* [MATERIAL FOR THIS EXERCISE]
BEGIN

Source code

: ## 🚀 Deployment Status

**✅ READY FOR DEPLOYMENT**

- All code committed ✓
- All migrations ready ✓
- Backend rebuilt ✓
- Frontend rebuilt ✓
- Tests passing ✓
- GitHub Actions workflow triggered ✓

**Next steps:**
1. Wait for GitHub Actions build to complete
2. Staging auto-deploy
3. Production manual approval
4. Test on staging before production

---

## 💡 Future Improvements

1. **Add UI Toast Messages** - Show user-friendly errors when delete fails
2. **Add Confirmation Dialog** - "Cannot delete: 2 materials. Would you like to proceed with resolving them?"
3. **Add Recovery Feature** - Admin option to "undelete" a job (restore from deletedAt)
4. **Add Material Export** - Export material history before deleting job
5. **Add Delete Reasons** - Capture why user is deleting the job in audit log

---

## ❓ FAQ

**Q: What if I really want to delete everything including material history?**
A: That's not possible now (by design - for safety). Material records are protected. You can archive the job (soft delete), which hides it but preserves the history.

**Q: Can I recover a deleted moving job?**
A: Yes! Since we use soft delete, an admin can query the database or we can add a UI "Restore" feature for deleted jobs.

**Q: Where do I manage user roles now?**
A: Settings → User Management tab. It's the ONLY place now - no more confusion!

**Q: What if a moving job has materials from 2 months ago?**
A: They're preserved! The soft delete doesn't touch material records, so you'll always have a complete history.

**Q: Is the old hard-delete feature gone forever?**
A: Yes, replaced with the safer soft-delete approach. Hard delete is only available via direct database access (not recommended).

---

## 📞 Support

END

* [INSTRUCTIONS TO FOLLOW]
For this task, write out exactly the lines of the entries above, starting at the line with "## 🚀 Deployment Status" and ending at the line with "feature gone forever?**", both included, and no others.

* [ANSWER AREA]
: ## 🚀 Deployment Status

**✅ READY FOR DEPLOYMENT**

- All code committed ✓
- All migrations ready ✓
- Backend rebuilt ✓
- Frontend rebuilt ✓
- Tests passing ✓
- GitHub Actions workflow triggered ✓

**Next steps:**
1. Wait for GitHub Actions build to complete
2. Staging auto-deploy
3. Production manual approval
4. Test on staging before production

---

## 💡 Future Improvements

1. **Add UI Toast Messages** - Show user-friendly errors when delete fails
2. **Add Confirmation Dialog** - "Cannot delete: 2 materials. Would you like to proceed with resolving them?"
3. **Add Recovery Feature** - Admin option to "undelete" a job (restore from deletedAt)
4. **Add Material Export** - Export material history before deleting job
5. **Add Delete Reasons** - Capture why user is deleting the job in audit log

---

## ❓ FAQ

**Q: What if I really want to delete everything including material history?**
A: That's not possible now (by design - for safety). Material records are protected. You can archive the job (soft delete), which hides it but preserves the history.

**Q: Can I recover a deleted moving job?**
A: Yes! Since we use soft delete, an admin can query the database or we can add a UI "Restore" feature for deleted jobs.

**Q: Where do I manage user roles now?**
A: Settings → User Management tab. It's the ONLY place now - no more confusion!

**Q: What if a moving job has materials from 2 months ago?**
A: They're preserved! The soft delete doesn't touch material records, so you'll always have a complete history.

**Q: Is the old hard-delete feature gone forever?**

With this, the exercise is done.